Medicare negotiating drug prices will likely save the U.S. billions, study says


A provision in the Inflation Reduction Act that allows Medicare to negotiate. The price of the most expensive prescription drugs. Each year would. Likely save the U.S. billions of dollars — unless the drug industry intervenes, according. To a study published Friday at the JAMA Health Forum.

Beginning in 2026, Medicare will begin price negotiations for the 10 drugs. That the federal government spends the most money on. Followed by 15 more drugs in 2027, 15 more drugs in 2028, and 20 more drugs each year thereafter.

Researchers at Brigham and Women’s Hospital and Harvard Medical School estimated how much money the U.S. would have saved if the new policy had been. In effect from 2018 to 2020 — the most recent years for which Medicare spending data is available.

They identified 40 drugs that would be selected by Medicare for drug pricing negotiations under. The provisions of the Inflation Reduction Act.

Under the policy, the negotiation process applies to drugs that have been on the market for a fixed period of time — nine years. For generics and 13 years for biologics — and only if there are no comparable alternatives to the drug, such as generics.

Most of the drugs on the list from 2018 to 2020 were paid for under Part D — the Medicare benefit. That covers prescription drugs taken at home — although some. Were under Part B — the Medicare benefit that covers drugs given in hospitals or infusion centers.

The researchers modeled negotiated prices using a so-called ceiling price, which is at least a 25% discount. From the average price drugmakers charge to private entities such. As private health insurance providers. According to the law of disinflation, the maximum negotiated price must fall below this maximum price.

The researchers found that the Medicare drug negotiation provision saved $26.5 billion. Or 5% of all drug spending, over those three years.

Medicare negotiating drug prices will likely save the U.S. billions, study says

“That’s a pretty significant reduction in costs from a very small numberf drugs,” said the study’s lead author, Dr. Benjamin Rome. Aprimary care physician at Brigham and Women’s Hospital. And an instructor at Harvard Medical School.

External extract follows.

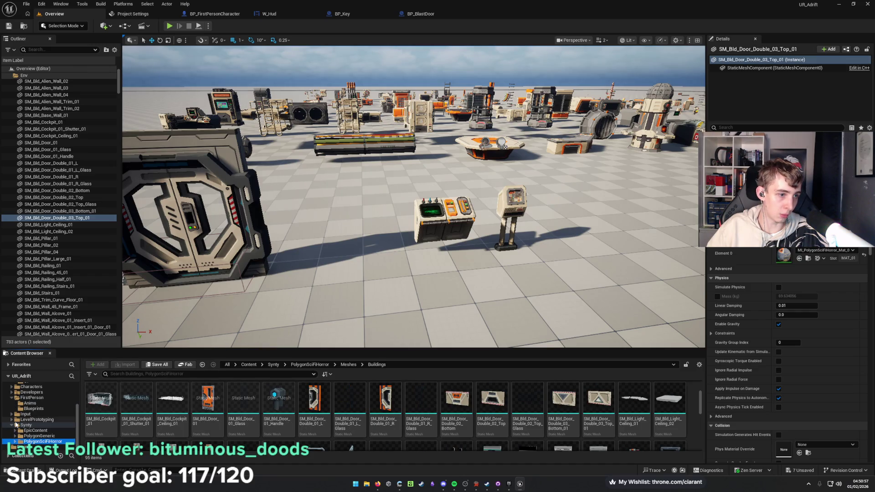
{"action": "left_click", "coordinate": [19, 424], "text": "ctrl"}
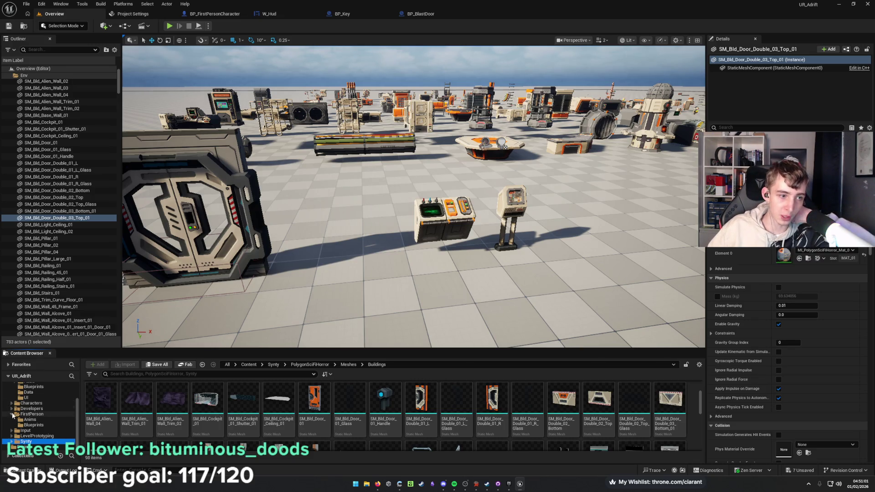
{"action": "left_click", "coordinate": [31, 425]}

Robin Feldman, a pharmaceutical and intellectual property law expert. At the University of California College of Law, San Francisco (formerly. The University of California, Hastings), said the study “shows what’s possible. Assuming the drug industry doesn’t weaken. Effect before the law comes into force.

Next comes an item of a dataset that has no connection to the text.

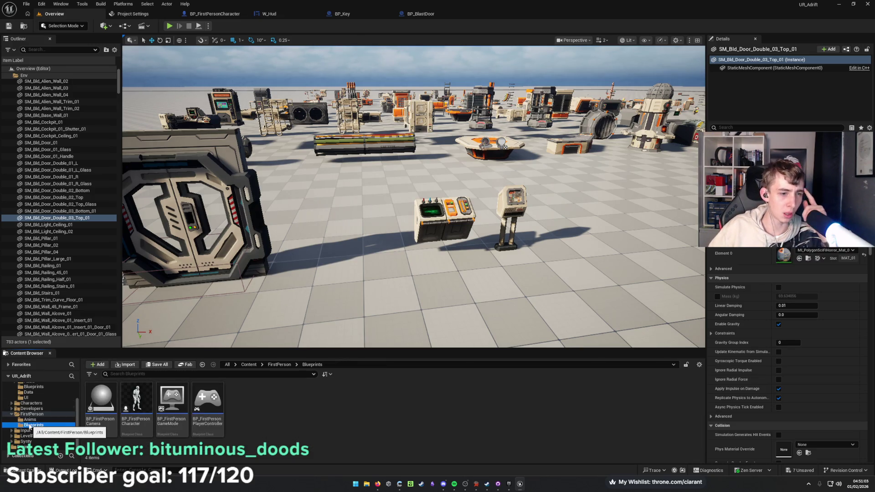
{"action": "scroll", "coordinate": [37, 402], "scroll_direction": "up", "scroll_amount": 2}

“Drug companies will likely fight mightily against the interpretation of every provision. To keep the hammer from falling on their drugs,” said Feldman, who was not involved in the research.

The Centers for Medicare and Medicaid Services said earlier this month that it is still working on plans. For exactly how to implement negotiations with drugmakers. It plans to release a list of the first 10 drugs targeted for drug pricing talks by September

Meanwhile, Tricia Newman, a Medicare expert at KFF. Formerly known as the Kaiser Family Foundation. Said many in the drug industry. Are likely looking for ways to avoid provisions that affect their ability to maintain high profits.

Rome, the study’s author, said one way drug companies can circumvent the law is to allow. A select few manufacturers to make generic versions of their drugs they are willing to negotiate.

They can avoid negotiations through “evergreening,” he said, which occurs when. A drugmaker makes incremental changes to their product and then reintroduces it to the market as. A reformulated version.

It should provide “very, very steep discounts,” he said.